Obama’s Phony Bipartisan Pick: Chuck Hagel for Defense

The president wants points for selecting ex-GOP senator Hagel as secretary of defense. Matt Latimer on Washington’s most cynical game—and why the opposition party picks never matter much.

Mannie Garcia/Bloomberg, via Getty

I’m sure we all wondered the same thing after President Obama named Chuck Hagel as the nation’s 24th secretary of defense. What in God’s name does Colin Powell have to do to get the president’s attention?

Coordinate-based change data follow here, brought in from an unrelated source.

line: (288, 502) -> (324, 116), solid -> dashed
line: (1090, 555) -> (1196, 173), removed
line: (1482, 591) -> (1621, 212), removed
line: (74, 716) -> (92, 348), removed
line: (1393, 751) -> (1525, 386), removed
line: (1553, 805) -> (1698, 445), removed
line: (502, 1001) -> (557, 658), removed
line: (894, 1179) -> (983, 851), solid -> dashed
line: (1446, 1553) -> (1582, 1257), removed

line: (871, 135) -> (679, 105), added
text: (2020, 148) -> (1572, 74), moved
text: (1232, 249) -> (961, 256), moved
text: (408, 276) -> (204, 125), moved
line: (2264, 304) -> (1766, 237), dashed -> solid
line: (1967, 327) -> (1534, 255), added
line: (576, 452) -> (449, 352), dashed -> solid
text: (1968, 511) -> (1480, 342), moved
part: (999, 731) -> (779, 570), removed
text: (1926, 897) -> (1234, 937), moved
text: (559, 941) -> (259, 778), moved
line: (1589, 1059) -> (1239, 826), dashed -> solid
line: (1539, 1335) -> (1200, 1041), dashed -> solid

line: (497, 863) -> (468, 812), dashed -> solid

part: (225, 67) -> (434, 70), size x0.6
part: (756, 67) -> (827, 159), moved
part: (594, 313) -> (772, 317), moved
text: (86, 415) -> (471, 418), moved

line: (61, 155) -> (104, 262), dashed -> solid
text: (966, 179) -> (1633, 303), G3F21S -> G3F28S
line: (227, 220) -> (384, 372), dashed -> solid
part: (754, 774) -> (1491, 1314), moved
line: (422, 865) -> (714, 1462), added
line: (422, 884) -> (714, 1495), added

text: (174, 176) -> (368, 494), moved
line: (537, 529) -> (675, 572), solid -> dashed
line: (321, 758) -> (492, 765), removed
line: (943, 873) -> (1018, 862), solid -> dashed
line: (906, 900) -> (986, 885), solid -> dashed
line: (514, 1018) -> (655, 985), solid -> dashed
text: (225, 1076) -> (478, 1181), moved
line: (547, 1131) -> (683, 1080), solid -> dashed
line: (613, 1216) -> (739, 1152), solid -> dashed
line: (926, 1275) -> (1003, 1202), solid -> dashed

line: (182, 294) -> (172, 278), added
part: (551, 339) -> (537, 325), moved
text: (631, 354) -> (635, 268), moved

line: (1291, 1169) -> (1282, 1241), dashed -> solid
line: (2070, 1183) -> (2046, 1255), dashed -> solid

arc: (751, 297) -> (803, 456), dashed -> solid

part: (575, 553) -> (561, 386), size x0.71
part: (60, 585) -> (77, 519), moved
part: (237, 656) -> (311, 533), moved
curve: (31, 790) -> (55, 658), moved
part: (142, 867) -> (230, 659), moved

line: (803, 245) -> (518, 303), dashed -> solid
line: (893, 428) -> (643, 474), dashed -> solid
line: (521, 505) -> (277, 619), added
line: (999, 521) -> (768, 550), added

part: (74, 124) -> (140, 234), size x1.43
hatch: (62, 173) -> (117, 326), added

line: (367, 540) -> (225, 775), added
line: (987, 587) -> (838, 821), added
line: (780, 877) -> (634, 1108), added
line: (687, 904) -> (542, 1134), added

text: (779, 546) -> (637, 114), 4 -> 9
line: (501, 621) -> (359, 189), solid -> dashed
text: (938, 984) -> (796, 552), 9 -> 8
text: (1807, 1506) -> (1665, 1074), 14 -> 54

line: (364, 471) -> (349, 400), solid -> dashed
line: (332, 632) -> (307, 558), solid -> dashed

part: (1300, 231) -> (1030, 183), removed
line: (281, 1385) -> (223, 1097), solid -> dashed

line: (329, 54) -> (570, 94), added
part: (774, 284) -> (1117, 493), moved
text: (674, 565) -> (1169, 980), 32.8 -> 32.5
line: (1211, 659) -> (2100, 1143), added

Everybody in D.C. knows that Mr. Powell would love to follow in the footsteps of his idol, George Marshall, and become the only other man to serve his country as both secretary of state and secretary of defense. The Washington Post reporter Bob Woodward—with whom Powell has one of those cozy only-in-Washington types of relationships: as both a friend and a news source—has been carrying the water on this for years. In recent months, Powell’s done all he could to catch Obama’s eye. He endorsed him again for the White House, in the process erasing himself off Republican Christmas-card lists across America. And he’s even offered Obama-friendly positions on military-related issues.

Yet the president opted instead for a relatively unknown ex-senator from a deep-red state (Nebraska) for no discernible political purpose. I knew of Chuck Hagel when I worked in the Senate. He was not exactly Mr. Congeniality, which makes one wonder how he’ll fair during his endless appearances before his former colleagues as an administration official. This was a guy so surly and grim that he made Tommy Lee Jones look like SpongeBob SquarePants.

The obvious explanation for the Hagel selection, of course, is that it is a demonstration of the newly reelected president’s commitment to bipartisanship. How we love that word—cue the trumpets, unfurl the banners, cast a golden light upon the White House. The president is reaching out! Winning the 2012 contest by a respectable yet thin margin, Obama obviously has realized that he needs to make inroads with the 47 percent of the country who voted against him. Well, if any of you believe that’s what the Hagel nomination is about, then you probably still leave cookies out for Santa Claus.

The truth is that this is yet another in a long line of hollow gestures presidents make to the other party to show Americans how bipartisan they are, when they really haven’t changed a whit. This is hardly a new phenomenon. John F. Kennedy selected Republican Douglas Dillon as secretary of the Treasury. Richard Nixon picked Texas Democrat John Connally for his Cabinet. Bill Clinton’s secretary of defense was Republican William Cohen. George W. Bush installed Democrat Norman Mineta as secretary of transportation.

Why were these appointments significant? They weren’t, except to give the president a few days of good press (if that). Not a single one of those Cabinet members did anything significant in opposition to the administration they served. Nor did they provide much meaningful help in the long term. George W. Bush did not suddenly end up looking like a middle-of-the-roader because Norm Mineta vouched for him.

Chuck Hagel won’t help Obama much either, at least not in that regard. Yes, he had a conservative voting record in the Senate. But on many defense issues, he has long been on the same page as Obama. During the Bush administration, for example, Hagel was more critical of the conduct of the Iraq War than was Hillary Clinton, calling the 2003 invasion the “biggest blunder” since Vietnam. Not exactly a quote that won hearts and minds on Fox News. In fact, Senator Hagel was never a reliable Republican vote. Like his friend John McCain, he loved positioning himself as a Senate “maverick” on all kinds of issues.

If President Obama really meant to include a different voice in his administration, then he might have appointed Newt Gingrich or Rick Santorum to a post. (Think they wouldn’t take an Obama Cabinet job? Then you don’t know Washington.) Or the president might have taken the idea I expressed a couple of weeks ago in this space—and nominated Mitt Romney for the otherwise inconsequential post of secretary of commerce. (Think secretary of commerce is an important job? Then name the current one.)

Until then, I’m not going to join the pundit class in applauding the president for appointing a Republican who thinks just like he does. Come back to me when he names Michele Bachmann as secretary of health and human services. Now that would really be a reach.